"""

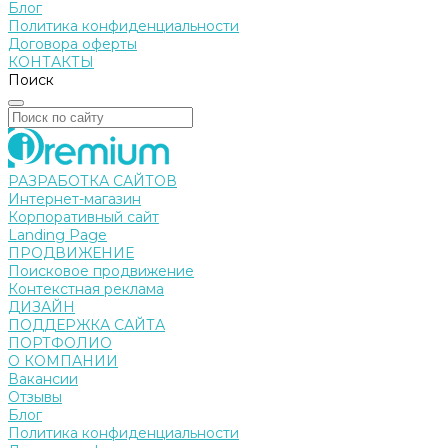
Блог
Политика конфиденциальности
Договора оферты
КОНТАКТЫ
Поиск
РАЗРАБОТКА САЙТОВ
Интернет-магазин
Корпоративный сайт
Landing Page
ПРОДВИЖЕНИЕ
Поисковое продвижение
Контекстная реклама
ДИЗАЙН
ПОДДЕРЖКА САЙТА
ПОРТФОЛИО
О КОМПАНИИ
Вакансии
Отзывы
Блог
Политика конфиденциальности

"""

• REQUIRED ACTION: Write out every line of text from the data above word for word, in the same order, and leave out the pictures.

• WRITTEN RESPONSE:
Блог
Политика конфиденциальности
Договора оферты
КОНТАКТЫ
Поиск
РАЗРАБОТКА САЙТОВ
Интернет-магазин
Корпоративный сайт
Landing Page
ПРОДВИЖЕНИЕ
Поисковое продвижение
Контекстная реклама
ДИЗАЙН
ПОДДЕРЖКА САЙТА
ПОРТФОЛИО
О КОМПАНИИ
Вакансии
Отзывы
Блог
Политика конфиденциальности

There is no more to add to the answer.